I am of the opinion that the motion for continuance should have been granted. The motion, with the attached exhibits, showed that the defendant would have been able to prove by the absent witness that she and not the defendant was driving the car at the time the accident happened. The motion also alleged that the defendant would be able to show by the testimony of such witness that the defendant had not been drinking and was not intoxicated. This was evidence vitally material to the defendant and I think the motion shows a sufficient and bona fide effort on the part of the defendant to secure the attendance of such witness. The motion alleged that the absent witness resided in Gainesville, Florida; that the defendant had caused due process of the court to issue directed to said witness which said process was sent to the sheriff of Alachua County, Florida; that the affiant was informed and believed, service had been perfected upon the said witness in ample time to secure the attendance of said witness; that a telegram from the sheriff of Alachua County and also from a medical doctor was attached to the motion stating the inability of said witness to attend because of illness. The certificate of the physician appears to be entirely sufficient and the telegram from the sheriff corroborated it, and showed that he had received the subpoena in time.
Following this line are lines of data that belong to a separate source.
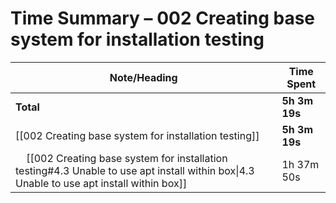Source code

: # Time Summary – 002 Creating base system for installation testing

| Note/Heading | Time Spent |
|--------------|------------|
| **Total** | **5h 3m 19s** |
| [[002 Creating base system for installation testing]] | **5h 3m 19s** |
| &nbsp;&nbsp;&nbsp;&nbsp;[[002 Creating base system for installation testing#4.3 Unable to use apt install within box\|4.3 Unable to use apt install within box]] | 1h 37m 50s |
As Gainesville is not very far from Madison, where the trial was had, the subpoena was evidently served in ample time to have secured the attendance of the witness at the trial, if she had been able to come. Furthermore, an earlier issuance and service of the subpoena would not have prevented the illness of the witness.
To my mind the requiring of the defendant, on this showing, to go to trial without the benefit of this, his only witness, and whose testimony was so vitally important to the defendant, was reversible error.
I think the case should be reversed.